We watched the sky change in vivid colors from blue to red. All of us were filled with happiness even if for a brief moment. One of my fellow prisoners exclaimed, “How beautiful the world could be!”

Phase 3: Liberation

Sick prisoners were brought into a hut where they could lie on boards all day. They were excused from work. But that was the only consolation. Aside from lack of medicine and supplies, their food rations were worse than the others. A doctor approached me to ask for help in attending the typhus patients. I was transported to the sick camp in Bavaria. I was assigned to a crowded hut of 50 patients.  All of them were delirious.

One of my duties was to get the medicine supply for our hut. It consisted of ten tablets. Only the serious cases got half a tablet of aspirin. The hopeless cases were not given any medicine. I checked pulses from patient to patient. After doing my rounds, I would sit in a corner where I could see the landscape of Bavaria. Around me, there were corpses full of lice. Still, I would enjoy those moments of solitude. The situation in the concentration camps was getting worse. Some prisoners already resorted to cannibalism just to fight hunger. We were near the battlefront.

Around that time, I attempted to escape with my colleague. He had contact outside the camp who would provide us with fake documents and uniforms. We went back to the hut to smuggle a few supplies. I collected a rucksack, toothbrush, a food bowl, and torn mittens. In our first attempt, I was overwhelmed with guilt. I could not leave my suffering patients.
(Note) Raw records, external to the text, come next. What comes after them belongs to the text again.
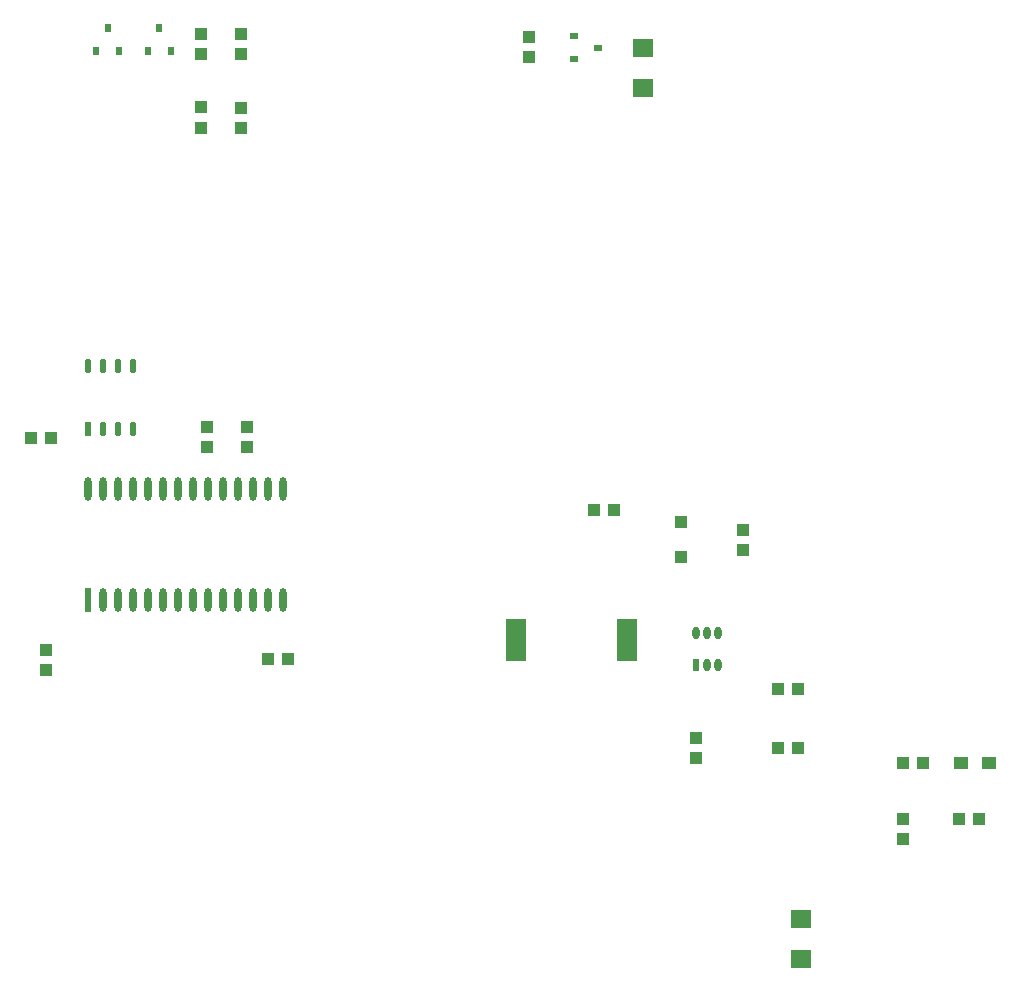
<source format=gtp>
%FSLAX44Y44*%
%MOMM*%
G71*
G01*
G75*
G04 Layer_Color=8421504*
%ADD10R,1.1000X1.0000*%
%ADD11R,1.2500X1.1000*%
%ADD12R,1.0000X1.1000*%
%ADD13R,0.6000X0.7000*%
%ADD14O,0.6000X2.0000*%
%ADD15R,0.6000X2.0000*%
%ADD16R,1.6800X1.5200*%
%ADD17R,0.7000X0.6000*%
%ADD18O,0.5100X1.2700*%
%ADD19R,0.5100X1.2700*%
%ADD20R,1.7800X3.5600*%
%ADD21R,1.1000X1.1000*%
%ADD22R,0.6000X1.1000*%
%ADD23O,0.6000X1.1000*%
%ADD24C,0.5000*%
%ADD25C,0.2540*%
%ADD26C,0.2000*%
%ADD27C,0.3000*%
%ADD28C,0.6000*%
%ADD29C,1.0000*%
%ADD30C,1.5000*%
%ADD31C,2.0000*%
%ADD32C,2.6000*%
%ADD33R,2.0000X2.0000*%
%ADD34C,2.0000*%
%ADD35C,1.1000*%
%ADD36C,1.5240*%
%ADD37R,2.0000X2.0000*%
%ADD38C,4.5000*%
%ADD39C,5.0000*%
%ADD40C,0.4000*%
%ADD41C,0.7000*%
%ADD42C,1.0000*%
%ADD43C,0.1000*%
D10*
X823540Y196000D02*
D03*
X840540D02*
D03*
X871020Y149010D02*
D03*
X888020D02*
D03*
X734821Y258850D02*
D03*
X717821D02*
D03*
X717821Y208600D02*
D03*
X734821D02*
D03*
X285750Y284480D02*
D03*
X302750D02*
D03*
X85250Y471250D02*
D03*
X102250D02*
D03*
X579071Y410000D02*
D03*
X562071D02*
D03*
D11*
X872920Y196000D02*
D03*
X896420D02*
D03*
D12*
X823540Y148630D02*
D03*
Y131630D02*
D03*
X506912Y793622D02*
D03*
Y810622D02*
D03*
X263379Y813548D02*
D03*
Y796548D02*
D03*
X229382Y813548D02*
D03*
Y796548D02*
D03*
X263379Y750570D02*
D03*
Y733570D02*
D03*
X229382Y751058D02*
D03*
Y734058D02*
D03*
X234315Y480550D02*
D03*
Y463550D02*
D03*
X268605D02*
D03*
Y480550D02*
D03*
X97790Y275100D02*
D03*
Y292100D02*
D03*
X648321Y200100D02*
D03*
Y217100D02*
D03*
X688321Y393500D02*
D03*
Y376500D02*
D03*
D13*
X184615Y798532D02*
D03*
X203615D02*
D03*
X194115Y818532D02*
D03*
X140849Y798532D02*
D03*
X159849D02*
D03*
X150349Y818532D02*
D03*
D14*
X298450Y428000D02*
D03*
X285750D02*
D03*
X273050D02*
D03*
X260350D02*
D03*
X247650D02*
D03*
X234950D02*
D03*
X222250D02*
D03*
X209550D02*
D03*
X196850D02*
D03*
X184150D02*
D03*
X171450D02*
D03*
X158750D02*
D03*
X146050D02*
D03*
X133350D02*
D03*
X298450Y334000D02*
D03*
X285750D02*
D03*
X273050D02*
D03*
X260350D02*
D03*
X247650D02*
D03*
X234950D02*
D03*
X222250D02*
D03*
X209550D02*
D03*
X196850D02*
D03*
X184150D02*
D03*
X171450D02*
D03*
X158750D02*
D03*
X146050D02*
D03*
D15*
X133350D02*
D03*
D16*
X603652Y767188D02*
D03*
Y801688D02*
D03*
X737000Y64250D02*
D03*
Y29750D02*
D03*
D17*
X545552Y811188D02*
D03*
Y792188D02*
D03*
X565552Y801688D02*
D03*
D18*
X171450Y531810D02*
D03*
X158750D02*
D03*
X146050D02*
D03*
X133350D02*
D03*
X171450Y479110D02*
D03*
X158750D02*
D03*
X146050D02*
D03*
D19*
X133350D02*
D03*
D20*
X589821Y299850D02*
D03*
X495821D02*
D03*
D21*
X635821Y370850D02*
D03*
Y399850D02*
D03*
D22*
X648321Y279350D02*
D03*
D23*
X657821D02*
D03*
X667321D02*
D03*
X648321Y306350D02*
D03*
X657821D02*
D03*
X667321D02*
D03*
M02*

</source>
I wanted to make my rounds for the last time. One of them asked me, “You, too, are getting out?” I saw the sadness in his eyes. I told my colleague waiting outside that I couldn’t escape.
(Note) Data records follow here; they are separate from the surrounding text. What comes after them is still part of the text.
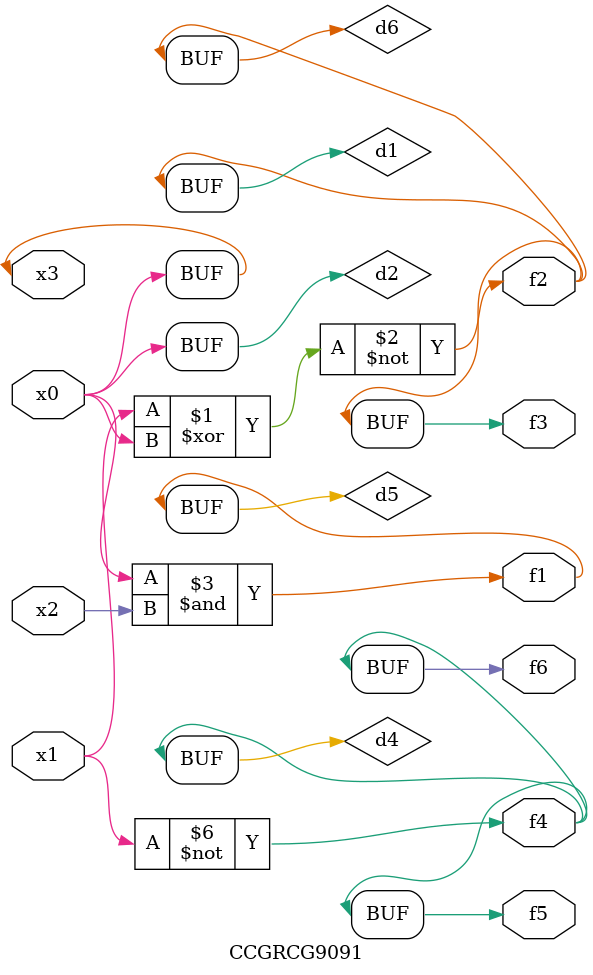
<source format=v>
module CCGRCG9091(
	input x0, x1, x2, x3,
	output f1, f2, f3, f4, f5, f6
);

	wire d1, d2, d3, d4, d5, d6;

	xnor (d1, x1, x3);
	buf (d2, x0, x3);
	nand (d3, x0, x2);
	not (d4, x1);
	nand (d5, d3);
	or (d6, d1);
	assign f1 = d5;
	assign f2 = d6;
	assign f3 = d6;
	assign f4 = d4;
	assign f5 = d4;
	assign f6 = d4;
endmodule

</source>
My last day in the camp eventually arrived. The battlefront was almost on us. The guards and the Capos had fled. The prisoners were being mass transported. Everyone had to leave by sunset because the whole camp would be burned. Only the sick prisoners were left in the camp. They were still in the huts burdened with delirium and fever. My friend and I set out again to escape. We were commanded to bury three corpses outside the camp. The two of us took turns getting our rucksacks.

We were about to run off, but the gate of the camp opened. A car with a huge red cross drove into the grounds. It was the delegate for the International Red Cross. He said we were all under protection. Medicines and cigarettes were distributed to everyone. The evacuation continued. My friend and I were left behind. We stayed in the hut with the typhus patients. In the dead of night, the doctor stormed in and shouted for us to take cover. We were awoken by gunshots, canons, and rifles. The battle was upon us.

The struggle was over by dawn. In the morning, a white flag flew in the air outside the camp. That day marked the end of my journey as number 119,104.